Eggleston has been characterized, justly, as willful. Seldom has there been a greater individualist than Eggleston, a man who prides himself on never having done a push-up. (For a former military school inmate, this is indeed an accomplishment.) His iron determination and discipline are perhaps most clearly revealed in his work method, which consists of taking one shot of an image. That is, contrary to what they tell you in photography class, Eggleston doesn't bracket exposures, he doesn't try first one angle and then another; he sees a composition and captures it once and for all time.

True, his photographs, as Eudora Welty acknowledged in her introduction to "The Democratic Forest," "focus on the mundane world. But," she hastens to add, "no subject is fuller of implications than the mundane world!"

Eggleston's next book, "Faulkner's Mississippi," published in 1990, contained an extensive text by Willie Morris, another native of the state. It was a minage ` trois made in heaven, or someplace rather dissimilar from Mississippi. Morris' prose is excellent, filled with understanding and empathy, but Eggleston's photographs, so unlike much of Faulkner's work in their impeccable clarity, overpower the project and make it ultimately one more great Eggleston album.

In 1959 the master photographer Walker Evans called color photography vulgar -- not meaning it as a compliment -- but that was before he fell in love with William Christenberry's Brownie pictures and the products of his own Polaroid SX-70. In the '70s, Szarkowski said that Eggleston was inventing color photography, and it seems he was right. Many photographers have followed his lead, but no one has been able to do what he does. His influence in that sense might be compared to Hemingway's: He changed everything, but nobody can really emulate him. His subject matter is too unpredictable, his compositional sense too unerring.

The most extensive view of Eggleston's work published to date is "Ancient and Modern," released to coincide with a 1992 exhibition at the Barbican Art Gallery in London. It includes black-and-white images from the early and middle '60s as well as color work from around the world. The exhibition traveled to Denmark, Germany and Switzerland. He has since had many exhibitions in the United States and in other countries such as Japan and Austria. In March of this year he went to Goteberg, Sweden, to accept the Erna and Victor Hasselblad Foundation International Award in Photography.
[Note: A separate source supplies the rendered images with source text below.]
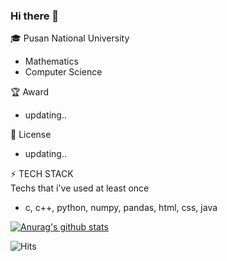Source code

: ### Hi there 👋

<!--
**LEE-Yerim/LEE-Yerim** is a ✨ _special_ ✨ repository because its `README.md` (this file) appears on your GitHub profile.

Here are some ideas to get you started:

- 🔭 I’m currently working on ...
- 🌱 I’m currently learning ...
- 👯 I’m looking to collaborate on ...
- 🤔 I’m looking for help with ...
- 💬 Ask me about ...
- 📫 How to reach me: ...
- 😄 Pronouns: ...
- ⚡ Fun fact: ...
-->

🎓 Pusan National University
- Mathematics
- Computer Science

🏆 Award
- updating..

📃 License
- updating..

⚡ TECH STACK  
Techs that i've used at least once  
- c, c++, python, numpy, pandas, html, css, java

[![Anurag's github stats](https://github-readme-stats.vercel.app/api?username=LEE-Yerim)](https://github.com/anuraghazra/github-readme-stats)
 
![Hits](https://hits.seeyoufarm.com/api/count/incr/badge.svg?url=https%3A%2F%2Fgithub.com%2FLEE-Yerim&count_bg=%2379C83D&title_bg=%23555555&icon=&icon_color=%23E7E7E7&title=hits&edge_flat=false)
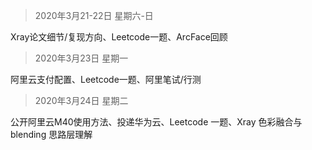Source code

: > 2020年3月21-22日 星期六-日    

Xray论文细节/复现方向、Leetcode一题、ArcFace回顾
> 2020年3月23日 星期一

阿里云支付配置、Leetcode一题、阿里笔试/行测
> 2020年3月24日 星期二

公开阿里云M40使用方法、投递华为云、Leetcode 一题、Xray 色彩融合与 blending 思路层理解

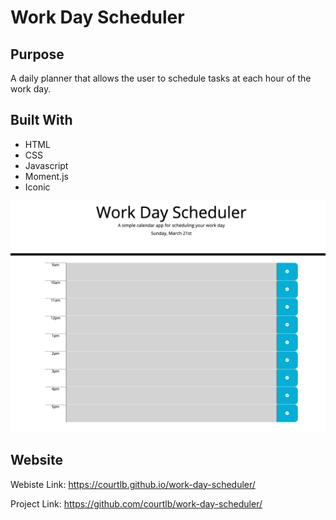 # Work Day Scheduler

## Purpose
A daily planner that allows the user to schedule tasks at each hour of the work day. 

## Built With
* HTML
* CSS
* Javascript
* Moment.js
* Iconic

![WorkDayScheduler](scheduler-screenshot.png)

## Website
Webiste Link: https://courtlb.github.io/work-day-scheduler/

Project Link: https://github.com/courtlb/work-day-scheduler/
At the same time there was an exhibition at the Hasselblad Center in the Goteberg Museum of Art. Scalo publishers issued a book, "William Eggleston," to commemorate the event. In its foreword, Gunilla Knape, director of the Hasselblad Center, writes, "Eggleston introduced a new aesthetic, a new 'democratic' way of seeing through which the ordinary and banal became extraordinary and engrossing."

The banal, then, is still banal, but now it's engrossing. I suppose this must be seen as progress, but Eggleston's belief has been and remains that what the resolutely high-minded call banality is the stuff of life itself. It is where we live -- but not only there. Much has been made of Eggleston's oft-quoted statement "I am at war with the obvious." Here he is, not atypically, saying a good deal less than he means. Eggleston loves the obvious -- he hates, and is indeed at war with, the idea of it, the contempt in which it is held. He sees what's in the gutter but also looks up to the heavens. As Malcolm Jones, an unusually perceptive critic of Eggleston's work, has observed, "He addresses the meanest objects with unstuttering love."


By Stanley Booth

Stanley Booth, like his friend Keith Richards, is in amazingly good shape considering what he's been through. His biography of Richards, "Keith: Standing in the Shadows," is published by St. Martin's Press. His first two books, "The True Adventures of the Rolling Stones" and "Rythm Oil: A Journey Through the Music of the American South," will be reissued in the year 2000. Booth lives on the Georgia coast south of Savannah.